> **Task instructions**
Starting with the line that mentions "77.4x167.4x7.6 мм", repeat each line verbatim until the entries end, both ends included.

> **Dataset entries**
--------

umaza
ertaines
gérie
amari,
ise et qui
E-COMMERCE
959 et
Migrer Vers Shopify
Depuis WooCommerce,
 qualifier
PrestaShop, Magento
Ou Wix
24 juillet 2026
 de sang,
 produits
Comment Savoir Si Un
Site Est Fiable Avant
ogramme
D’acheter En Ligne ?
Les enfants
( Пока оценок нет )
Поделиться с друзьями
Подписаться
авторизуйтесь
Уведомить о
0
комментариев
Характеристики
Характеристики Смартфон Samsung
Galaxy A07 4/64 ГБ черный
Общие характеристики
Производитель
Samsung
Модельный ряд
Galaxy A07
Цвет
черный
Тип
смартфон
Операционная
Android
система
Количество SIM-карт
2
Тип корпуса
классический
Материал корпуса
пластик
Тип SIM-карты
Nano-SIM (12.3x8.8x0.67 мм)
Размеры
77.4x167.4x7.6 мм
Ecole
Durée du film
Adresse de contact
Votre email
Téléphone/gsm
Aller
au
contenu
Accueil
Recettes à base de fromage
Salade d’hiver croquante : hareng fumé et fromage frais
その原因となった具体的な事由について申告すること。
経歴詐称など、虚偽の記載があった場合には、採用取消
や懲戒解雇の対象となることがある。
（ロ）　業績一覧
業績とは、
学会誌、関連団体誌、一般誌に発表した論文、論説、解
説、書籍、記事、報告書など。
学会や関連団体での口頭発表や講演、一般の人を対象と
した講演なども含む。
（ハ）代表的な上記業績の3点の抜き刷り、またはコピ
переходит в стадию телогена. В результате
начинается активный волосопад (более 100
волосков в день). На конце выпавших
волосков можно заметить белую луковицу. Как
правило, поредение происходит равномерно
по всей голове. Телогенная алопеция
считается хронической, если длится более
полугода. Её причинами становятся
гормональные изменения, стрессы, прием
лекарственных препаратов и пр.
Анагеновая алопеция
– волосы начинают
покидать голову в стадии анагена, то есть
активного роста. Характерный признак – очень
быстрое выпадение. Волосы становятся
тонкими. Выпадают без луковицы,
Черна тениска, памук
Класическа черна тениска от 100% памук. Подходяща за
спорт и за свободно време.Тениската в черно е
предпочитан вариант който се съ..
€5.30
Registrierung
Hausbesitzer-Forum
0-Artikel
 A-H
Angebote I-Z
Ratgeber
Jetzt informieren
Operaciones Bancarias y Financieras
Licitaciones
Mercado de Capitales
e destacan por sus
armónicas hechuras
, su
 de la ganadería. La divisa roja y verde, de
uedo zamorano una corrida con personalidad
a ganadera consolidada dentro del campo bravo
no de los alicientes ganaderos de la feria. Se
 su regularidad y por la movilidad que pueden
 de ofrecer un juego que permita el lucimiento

--------

> **Task answer**
77.4x167.4x7.6 мм
Ecole
Durée du film
Adresse de contact
Votre email
Téléphone/gsm
Aller
au
contenu
Accueil
Recettes à base de fromage
Salade d’hiver croquante : hareng fumé et fromage frais
その原因となった具体的な事由について申告すること。
経歴詐称など、虚偽の記載があった場合には、採用取消
や懲戒解雇の対象となることがある。
（ロ）　業績一覧
業績とは、
学会誌、関連団体誌、一般誌に発表した論文、論説、解
説、書籍、記事、報告書など。
学会や関連団体での口頭発表や講演、一般の人を対象と
した講演なども含む。
（ハ）代表的な上記業績の3点の抜き刷り、またはコピ
переходит в стадию телогена. В результате
начинается активный волосопад (более 100
волосков в день). На конце выпавших
волосков можно заметить белую луковицу. Как
правило, поредение происходит равномерно
по всей голове. Телогенная алопеция
считается хронической, если длится более
полугода. Её причинами становятся
гормональные изменения, стрессы, прием
лекарственных препаратов и пр.
Анагеновая алопеция
– волосы начинают
покидать голову в стадии анагена, то есть
активного роста. Характерный признак – очень
быстрое выпадение. Волосы становятся
тонкими. Выпадают без луковицы,
Черна тениска, памук
Класическа черна тениска от 100% памук. Подходяща за
спорт и за свободно време.Тениската в черно е
предпочитан вариант който се съ..
€5.30
Registrierung
Hausbesitzer-Forum
0-Artikel
 A-H
Angebote I-Z
Ratgeber
Jetzt informieren
Operaciones Bancarias y Financieras
Licitaciones
Mercado de Capitales
e destacan por sus
armónicas hechuras
, su
 de la ganadería. La divisa roja y verde, de
uedo zamorano una corrida con personalidad
a ganadera consolidada dentro del campo bravo
no de los alicientes ganaderos de la feria. Se
 su regularidad y por la movilidad que pueden
 de ofrecer un juego que permita el lucimiento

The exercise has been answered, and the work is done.